A wide assortment of protesters have also recognized the symbology of the American flag. Whenever they imagine we’ve slighted them, done something they don’t like, or as it currently appears, we haven’t adopted their religion, they throw another riot and burn our flag. Our home grown protestors have used the same tactic, attacking the US flag in a fit of pique whenever they don’t get their way.

While I generally disagree with violent political protest I can understand the frustration behind it. However, this is not France, where riots are a normal form of political campaigning. This is not Africa, where a mob is the government. Nor is this a South American country where governments change at the whim of a screaming mob. This is the United States of America after all, where we vote with a ballot, not a bullet. There is no place for violence in our political process, nor is there any conceivable excuse for American citizens to attack the ideals for which this nation stands, as symbolized by our flag.

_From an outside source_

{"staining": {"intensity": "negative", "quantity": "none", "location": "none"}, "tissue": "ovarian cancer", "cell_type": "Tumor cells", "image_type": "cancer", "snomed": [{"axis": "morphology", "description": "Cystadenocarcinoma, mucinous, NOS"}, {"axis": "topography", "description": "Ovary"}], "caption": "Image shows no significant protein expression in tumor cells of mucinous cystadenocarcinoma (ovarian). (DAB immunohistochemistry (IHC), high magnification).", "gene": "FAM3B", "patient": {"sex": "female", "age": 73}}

And once again our Congress has failed to protect our flag from desecration. The excuse is that a flag desecration amendment would violate our first amendment guarantee to freedom of speech and expression. Yet rioters smashing windows, overturning cars, and burning American flags can hardly be described as free speech. Explain to me just how having the US flag sewn to the seat of ones trousers could be anything but an expression of total distain for our people and our nation. Desecrating our flag is no more free speech than is a child’s temper tantrum when he does not instantly get something he wants. A flag desecration amendment will not completely stop such activities, but it certainly will demonstrate that such behavior is socially unacceptable in this country.

I urge everyone to write not only their own congressional representatives, but all sitting congressmen, loudly (and legally), protesting the failure of congress to protect the symbol of our nation, and all that it stands for. Ask your friends and relatives, wherever they live, to do the same. If our congressmen are so concerned about the rights of protestors, perhaps a couple of hundred million protests against their not protecting our flag will get their attention.